BEGIN
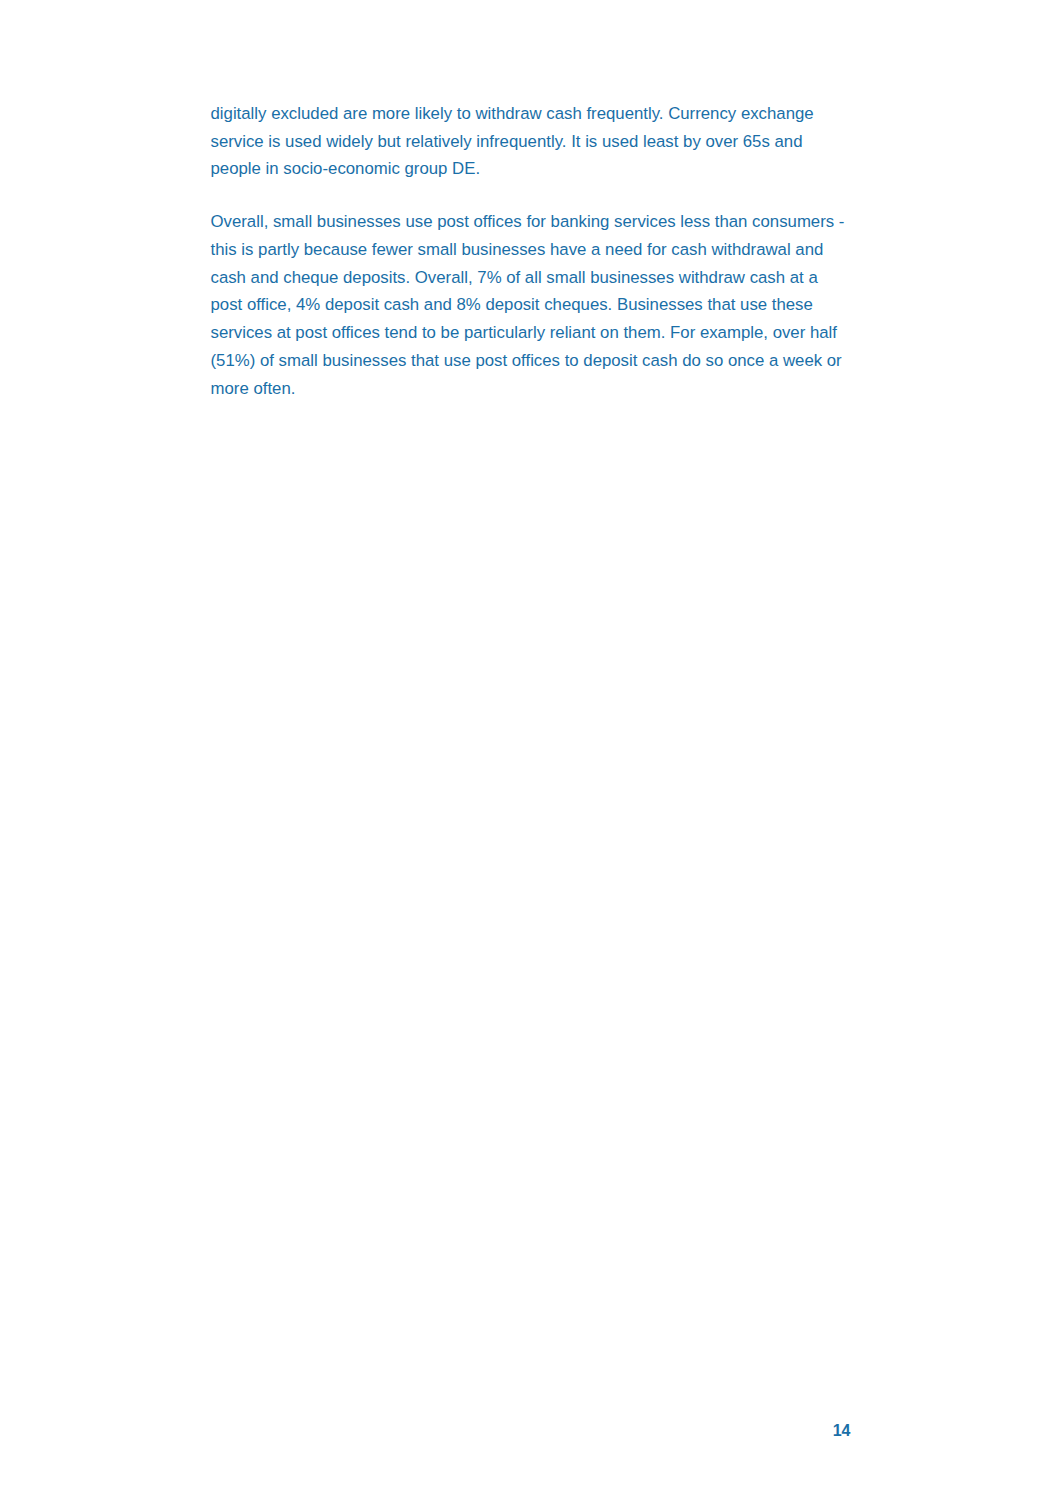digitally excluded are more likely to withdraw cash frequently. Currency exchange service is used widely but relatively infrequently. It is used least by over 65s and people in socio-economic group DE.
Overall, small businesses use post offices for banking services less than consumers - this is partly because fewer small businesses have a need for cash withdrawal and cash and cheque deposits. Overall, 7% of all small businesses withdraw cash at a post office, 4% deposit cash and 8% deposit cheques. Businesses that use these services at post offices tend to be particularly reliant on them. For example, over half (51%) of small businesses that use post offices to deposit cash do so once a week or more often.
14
END
Your goal: Output the data above exactly. Drop every picture.

Answer space:
digitally excluded are more likely to withdraw cash frequently. Currency exchange service is used widely but relatively infrequently. It is used least by over 65s and people in socio-economic group DE.
Overall, small businesses use post offices for banking services less than consumers - this is partly because fewer small businesses have a need for cash withdrawal and cash and cheque deposits. Overall, 7% of all small businesses withdraw cash at a post office, 4% deposit cash and 8% deposit cheques. Businesses that use these services at post offices tend to be particularly reliant on them. For example, over half (51%) of small businesses that use post offices to deposit cash do so once a week or more often.
14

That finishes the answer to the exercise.